One thing we do know is that after 15 years PCI is as safe as medical therapy, and that having a stent placed doesn’t increase your chances of dying. Of course (disclaimer here) I am inclined to say this; after all, our web site is called Angioplasty.Org!!
I welcome your comments.
4 Responses to COURAGE: Does 15-Year Data Have Any Clinical Relevance?
Interesting article. I wish that the COURAGE Trial addressed the survival rate of patients that received a stent when it wasn’t even necessary, as in my case.
I recently had a review of my angioplasty/PCI procedure by another cardiologist and I was told that my blockage was actually in the 30-40% range and that I should never have received a stent in the first place, especially since I had no chest pains, even when exercising.
I’ve yet to meet with the cardiologist that placed the stent to see if he wants to apologize or deny the findings of the other cardiologist. The problem he will have is “Pictures don’t lie!!”
Great comments on the 15 yr. COURAGE study.
Did you ever meet with the cardiologist?.. I recently had a stent in …Had chest pain a few times only with exercise so I had stable angina and from what I have read they should of tried medication first…I don’t do well with aspirin and they never asked me before angiogram how I tolerated aspirin just put the stent in….I’m up set also….
“after 15 years PCI is as safe as medical therapy, and that having a stent placed doesn’t increase your chances of dying” – but this also says that medical therapy is as safe as the new-fangled PCI, which means that people should opt for medical therapy!
Since all operative procedures have some risk, as does medical therapy, these risk factors should made the difference. But of course there are no recommendations on this: surgeons like to go in there and think they’ve fixed things – they have no patience for slower medical therapy and cautious observation.
The patients, though, are being pushed into surgery – by semantics, not data.

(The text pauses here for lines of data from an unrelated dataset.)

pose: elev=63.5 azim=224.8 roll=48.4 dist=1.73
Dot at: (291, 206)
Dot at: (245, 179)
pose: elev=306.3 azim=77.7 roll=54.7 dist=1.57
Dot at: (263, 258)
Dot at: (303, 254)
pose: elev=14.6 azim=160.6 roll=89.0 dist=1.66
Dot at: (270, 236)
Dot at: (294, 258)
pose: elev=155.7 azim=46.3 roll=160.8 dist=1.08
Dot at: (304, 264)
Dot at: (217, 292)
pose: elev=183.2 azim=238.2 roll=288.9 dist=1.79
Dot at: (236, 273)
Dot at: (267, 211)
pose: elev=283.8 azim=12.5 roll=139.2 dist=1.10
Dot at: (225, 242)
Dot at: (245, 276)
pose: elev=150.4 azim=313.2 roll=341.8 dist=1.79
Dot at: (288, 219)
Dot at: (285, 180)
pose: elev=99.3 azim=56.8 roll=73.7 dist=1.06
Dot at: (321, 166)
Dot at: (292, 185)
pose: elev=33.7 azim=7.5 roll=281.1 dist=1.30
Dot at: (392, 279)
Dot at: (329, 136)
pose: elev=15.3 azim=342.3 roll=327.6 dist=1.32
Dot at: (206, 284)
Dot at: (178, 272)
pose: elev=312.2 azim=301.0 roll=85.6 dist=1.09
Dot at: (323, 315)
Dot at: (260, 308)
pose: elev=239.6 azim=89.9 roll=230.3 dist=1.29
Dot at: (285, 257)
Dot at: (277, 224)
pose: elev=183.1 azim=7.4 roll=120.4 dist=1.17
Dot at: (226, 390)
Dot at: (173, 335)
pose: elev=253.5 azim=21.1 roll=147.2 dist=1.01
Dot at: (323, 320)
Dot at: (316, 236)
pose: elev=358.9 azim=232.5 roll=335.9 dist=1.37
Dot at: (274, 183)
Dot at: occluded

Alicia – Thanks for your comment. As per the professional society guidelines, optimal medical therapy (OMT) is the first line treatment for stable coronary artery disease. But if symptoms remain (as they did in one-third of the COURAGE patients) then PCI is a choice that can be considered. Also, PCI is not surgery. It’s performed by interventional cardiologists. But certainly we (and the societies) agree that a cardiologist should not be performing PCI in a stable angina patient, when the patient has not yet tried OMT.